=== INSTRUCTION ===
All lines in the records below with the word "macros" must be returned.

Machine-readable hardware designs
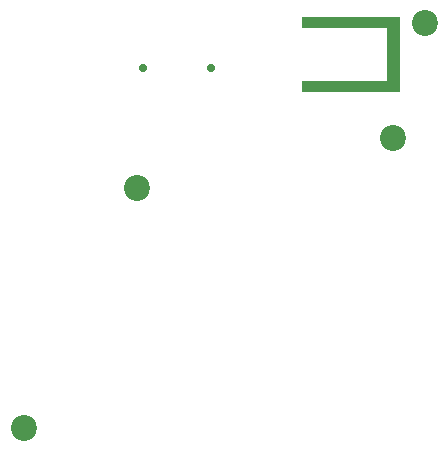
<source format=gbr>
%TF.GenerationSoftware,Altium Limited,Altium Designer,24.5.1 (21)*%
G04 Layer_Color=0*
%FSLAX45Y45*%
%MOMM*%
%TF.SameCoordinates,B243DE45-8CDA-4261-9277-E6BC4981C879*%
%TF.FilePolarity,Positive*%
%TF.FileFunction,NonPlated,1,2,NPTH,Drill*%
%TF.Part,Single*%
G01*
G75*
%TA.AperFunction,OtherDrill,Pad Free-4 (169.6mm,98.9mm)*%
%ADD77C,2.20000*%
%TA.AperFunction,OtherDrill,Pad Free-4 (166.9mm,89.2mm)*%
%ADD78C,2.20000*%
%TA.AperFunction,OtherDrill,Pad Free-4 (145.2mm,85mm)*%
%ADD79C,2.20000*%
%TA.AperFunction,OtherDrill,Pad Free-4 (135.628mm,64.624mm)*%
%ADD80C,2.20000*%
%TA.AperFunction,ComponentDrill*%
%ADD81C,0.70000*%
G36*
X15920000Y9400000D02*
X16639999D01*
Y9850000D01*
X15920000D01*
Y9940000D01*
X16750000D01*
Y9310000D01*
X15920000D01*
Y9400000D01*
D02*
G37*
D77*
X16960001Y9890000D02*
D03*
D78*
X16689999Y8920000D02*
D03*
D79*
X14520000Y8500000D02*
D03*
D80*
X13562752Y6462371D02*
D03*
D81*
X14571001Y9515000D02*
D03*
X15149001D02*
D03*
%TF.MD5,a06774ad66af4540e30ac198e74da440*%
M02*

</source>
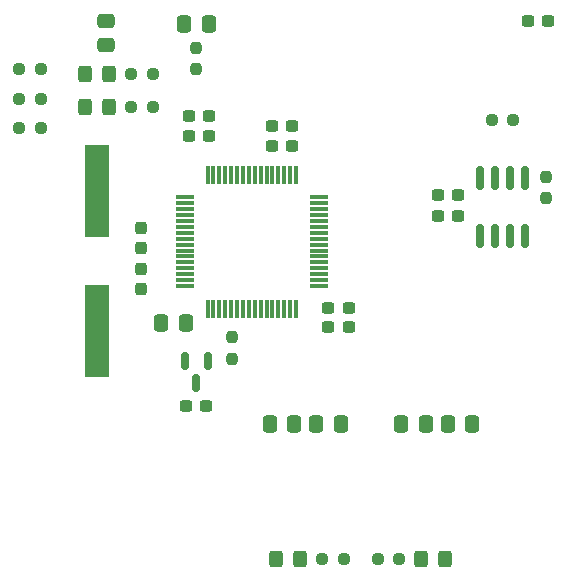
<source format=gbr>
%TF.GenerationSoftware,KiCad,Pcbnew,7.0.10*%
%TF.CreationDate,2024-04-14T19:03:43+02:00*%
%TF.ProjectId,DIC,4449432e-6b69-4636-9164-5f7063625858,rev?*%
%TF.SameCoordinates,Original*%
%TF.FileFunction,Paste,Bot*%
%TF.FilePolarity,Positive*%
%FSLAX46Y46*%
G04 Gerber Fmt 4.6, Leading zero omitted, Abs format (unit mm)*
G04 Created by KiCad (PCBNEW 7.0.10) date 2024-04-14 19:03:43*
%MOMM*%
%LPD*%
G01*
G04 APERTURE LIST*
G04 Aperture macros list*
%AMRoundRect*
0 Rectangle with rounded corners*
0 $1 Rounding radius*
0 $2 $3 $4 $5 $6 $7 $8 $9 X,Y pos of 4 corners*
0 Add a 4 corners polygon primitive as box body*
4,1,4,$2,$3,$4,$5,$6,$7,$8,$9,$2,$3,0*
0 Add four circle primitives for the rounded corners*
1,1,$1+$1,$2,$3*
1,1,$1+$1,$4,$5*
1,1,$1+$1,$6,$7*
1,1,$1+$1,$8,$9*
0 Add four rect primitives between the rounded corners*
20,1,$1+$1,$2,$3,$4,$5,0*
20,1,$1+$1,$4,$5,$6,$7,0*
20,1,$1+$1,$6,$7,$8,$9,0*
20,1,$1+$1,$8,$9,$2,$3,0*%
G04 Aperture macros list end*
%ADD10RoundRect,0.250000X0.475000X-0.337500X0.475000X0.337500X-0.475000X0.337500X-0.475000X-0.337500X0*%
%ADD11RoundRect,0.237500X-0.300000X-0.237500X0.300000X-0.237500X0.300000X0.237500X-0.300000X0.237500X0*%
%ADD12RoundRect,0.237500X-0.237500X0.250000X-0.237500X-0.250000X0.237500X-0.250000X0.237500X0.250000X0*%
%ADD13RoundRect,0.237500X0.250000X0.237500X-0.250000X0.237500X-0.250000X-0.237500X0.250000X-0.237500X0*%
%ADD14RoundRect,0.250000X0.337500X0.475000X-0.337500X0.475000X-0.337500X-0.475000X0.337500X-0.475000X0*%
%ADD15RoundRect,0.150000X-0.150000X0.587500X-0.150000X-0.587500X0.150000X-0.587500X0.150000X0.587500X0*%
%ADD16RoundRect,0.237500X0.300000X0.237500X-0.300000X0.237500X-0.300000X-0.237500X0.300000X-0.237500X0*%
%ADD17RoundRect,0.250000X-0.337500X-0.475000X0.337500X-0.475000X0.337500X0.475000X-0.337500X0.475000X0*%
%ADD18RoundRect,0.237500X-0.250000X-0.237500X0.250000X-0.237500X0.250000X0.237500X-0.250000X0.237500X0*%
%ADD19RoundRect,0.250000X0.325000X0.450000X-0.325000X0.450000X-0.325000X-0.450000X0.325000X-0.450000X0*%
%ADD20RoundRect,0.237500X0.237500X-0.300000X0.237500X0.300000X-0.237500X0.300000X-0.237500X-0.300000X0*%
%ADD21RoundRect,0.237500X0.237500X-0.250000X0.237500X0.250000X-0.237500X0.250000X-0.237500X-0.250000X0*%
%ADD22R,2.000000X7.875000*%
%ADD23RoundRect,0.150000X0.150000X-0.825000X0.150000X0.825000X-0.150000X0.825000X-0.150000X-0.825000X0*%
%ADD24RoundRect,0.237500X-0.237500X0.300000X-0.237500X-0.300000X0.237500X-0.300000X0.237500X0.300000X0*%
%ADD25RoundRect,0.250000X-0.325000X-0.450000X0.325000X-0.450000X0.325000X0.450000X-0.325000X0.450000X0*%
%ADD26RoundRect,0.075000X-0.700000X-0.075000X0.700000X-0.075000X0.700000X0.075000X-0.700000X0.075000X0*%
%ADD27RoundRect,0.075000X-0.075000X-0.700000X0.075000X-0.700000X0.075000X0.700000X-0.075000X0.700000X0*%
G04 APERTURE END LIST*
D10*
%TO.C,C19*%
X24257000Y-17485500D03*
X24257000Y-15410500D03*
%TD*%
D11*
%TO.C,C18*%
X52350500Y-30164000D03*
X54075500Y-30164000D03*
%TD*%
D12*
%TO.C,R3*%
X34885000Y-42209500D03*
X34885000Y-44034500D03*
%TD*%
D13*
%TO.C,R2*%
X28177500Y-19939000D03*
X26352500Y-19939000D03*
%TD*%
D14*
%TO.C,C12*%
X30969500Y-40963000D03*
X28894500Y-40963000D03*
%TD*%
D15*
%TO.C,U2*%
X30927000Y-44164000D03*
X32827000Y-44164000D03*
X31877000Y-46039000D03*
%TD*%
D11*
%TO.C,C5*%
X31014500Y-48022500D03*
X32739500Y-48022500D03*
%TD*%
D16*
%TO.C,C6*%
X39978500Y-24322000D03*
X38253500Y-24322000D03*
%TD*%
D17*
%TO.C,C14*%
X38078500Y-49530000D03*
X40153500Y-49530000D03*
%TD*%
D11*
%TO.C,C17*%
X52350500Y-31942000D03*
X54075500Y-31942000D03*
%TD*%
D14*
%TO.C,C11*%
X55245000Y-49530000D03*
X53170000Y-49530000D03*
%TD*%
D18*
%TO.C,R1*%
X26352500Y-22733000D03*
X28177500Y-22733000D03*
%TD*%
D17*
%TO.C,C7*%
X49233000Y-49530000D03*
X51308000Y-49530000D03*
%TD*%
D19*
%TO.C,5VGood1*%
X52968000Y-60960000D03*
X50918000Y-60960000D03*
%TD*%
D20*
%TO.C,C2*%
X27178000Y-38142500D03*
X27178000Y-36417500D03*
%TD*%
D18*
%TO.C,R8*%
X16891000Y-24516000D03*
X18716000Y-24516000D03*
%TD*%
D21*
%TO.C,R9*%
X31877000Y-19519500D03*
X31877000Y-17694500D03*
%TD*%
D19*
%TO.C,Error1*%
X24480000Y-19939000D03*
X22430000Y-19939000D03*
%TD*%
D14*
%TO.C,C15*%
X44090500Y-49530000D03*
X42015500Y-49530000D03*
%TD*%
D18*
%TO.C,R11*%
X56872500Y-23814000D03*
X58697500Y-23814000D03*
%TD*%
D22*
%TO.C,Y1*%
X23495000Y-29814500D03*
X23495000Y-41689500D03*
%TD*%
D14*
%TO.C,C20*%
X32914500Y-15686000D03*
X30839500Y-15686000D03*
%TD*%
D23*
%TO.C,U7*%
X59690000Y-33655000D03*
X58420000Y-33655000D03*
X57150000Y-33655000D03*
X55880000Y-33655000D03*
X55880000Y-28705000D03*
X57150000Y-28705000D03*
X58420000Y-28705000D03*
X59690000Y-28705000D03*
%TD*%
D21*
%TO.C,R10*%
X61468000Y-30441500D03*
X61468000Y-28616500D03*
%TD*%
D16*
%TO.C,C4*%
X32993500Y-25146000D03*
X31268500Y-25146000D03*
%TD*%
D13*
%TO.C,R7*%
X18716000Y-22006000D03*
X16891000Y-22006000D03*
%TD*%
D16*
%TO.C,C1*%
X32993500Y-23495000D03*
X31268500Y-23495000D03*
%TD*%
D19*
%TO.C,Heart1*%
X24480000Y-22733000D03*
X22430000Y-22733000D03*
%TD*%
D16*
%TO.C,C8*%
X39978500Y-25973000D03*
X38253500Y-25973000D03*
%TD*%
D24*
%TO.C,C3*%
X27178000Y-32919500D03*
X27178000Y-34644500D03*
%TD*%
D18*
%TO.C,R6*%
X42521500Y-60960000D03*
X44346500Y-60960000D03*
%TD*%
D25*
%TO.C,3V3Good1*%
X38599000Y-60960000D03*
X40649000Y-60960000D03*
%TD*%
D18*
%TO.C,R5*%
X16891000Y-19496000D03*
X18716000Y-19496000D03*
%TD*%
D11*
%TO.C,C10*%
X43039500Y-39693000D03*
X44764500Y-39693000D03*
%TD*%
%TO.C,C9*%
X43039500Y-41344000D03*
X44764500Y-41344000D03*
%TD*%
D13*
%TO.C,R4*%
X49045500Y-60960000D03*
X47220500Y-60960000D03*
%TD*%
D16*
%TO.C,C16*%
X61695500Y-15432000D03*
X59970500Y-15432000D03*
%TD*%
D26*
%TO.C,U3*%
X30901000Y-37851000D03*
X30901000Y-37351000D03*
X30901000Y-36851000D03*
X30901000Y-36351000D03*
X30901000Y-35851000D03*
X30901000Y-35351000D03*
X30901000Y-34851000D03*
X30901000Y-34351000D03*
X30901000Y-33851000D03*
X30901000Y-33351000D03*
X30901000Y-32851000D03*
X30901000Y-32351000D03*
X30901000Y-31851000D03*
X30901000Y-31351000D03*
X30901000Y-30851000D03*
X30901000Y-30351000D03*
D27*
X32826000Y-28426000D03*
X33326000Y-28426000D03*
X33826000Y-28426000D03*
X34326000Y-28426000D03*
X34826000Y-28426000D03*
X35326000Y-28426000D03*
X35826000Y-28426000D03*
X36326000Y-28426000D03*
X36826000Y-28426000D03*
X37326000Y-28426000D03*
X37826000Y-28426000D03*
X38326000Y-28426000D03*
X38826000Y-28426000D03*
X39326000Y-28426000D03*
X39826000Y-28426000D03*
X40326000Y-28426000D03*
D26*
X42251000Y-30351000D03*
X42251000Y-30851000D03*
X42251000Y-31351000D03*
X42251000Y-31851000D03*
X42251000Y-32351000D03*
X42251000Y-32851000D03*
X42251000Y-33351000D03*
X42251000Y-33851000D03*
X42251000Y-34351000D03*
X42251000Y-34851000D03*
X42251000Y-35351000D03*
X42251000Y-35851000D03*
X42251000Y-36351000D03*
X42251000Y-36851000D03*
X42251000Y-37351000D03*
X42251000Y-37851000D03*
D27*
X40326000Y-39776000D03*
X39826000Y-39776000D03*
X39326000Y-39776000D03*
X38826000Y-39776000D03*
X38326000Y-39776000D03*
X37826000Y-39776000D03*
X37326000Y-39776000D03*
X36826000Y-39776000D03*
X36326000Y-39776000D03*
X35826000Y-39776000D03*
X35326000Y-39776000D03*
X34826000Y-39776000D03*
X34326000Y-39776000D03*
X33826000Y-39776000D03*
X33326000Y-39776000D03*
X32826000Y-39776000D03*
%TD*%
M02*

</source>
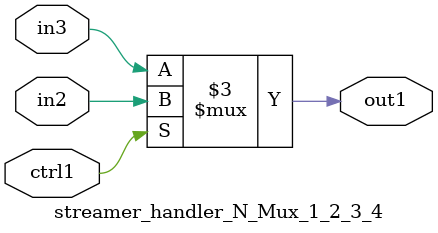
<source format=v>

`timescale 1ps / 1ps


module streamer_handler_N_Mux_1_2_3_4( in3, in2, ctrl1, out1 );

    input in3;
    input in2;
    input ctrl1;
    output out1;
    reg out1;

    
    // rtl_process:streamer_handler_N_Mux_1_2_3_4/streamer_handler_N_Mux_1_2_3_4_thread_1
    always @*
      begin : streamer_handler_N_Mux_1_2_3_4_thread_1
        case (ctrl1) 
          1'b1: 
            begin
              out1 = in2;
            end
          default: 
            begin
              out1 = in3;
            end
        endcase
      end

endmodule





</source>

=== RESULT FOR THIS TASK ===
G04 Aperture macros list*
G04 Aperture macros list end*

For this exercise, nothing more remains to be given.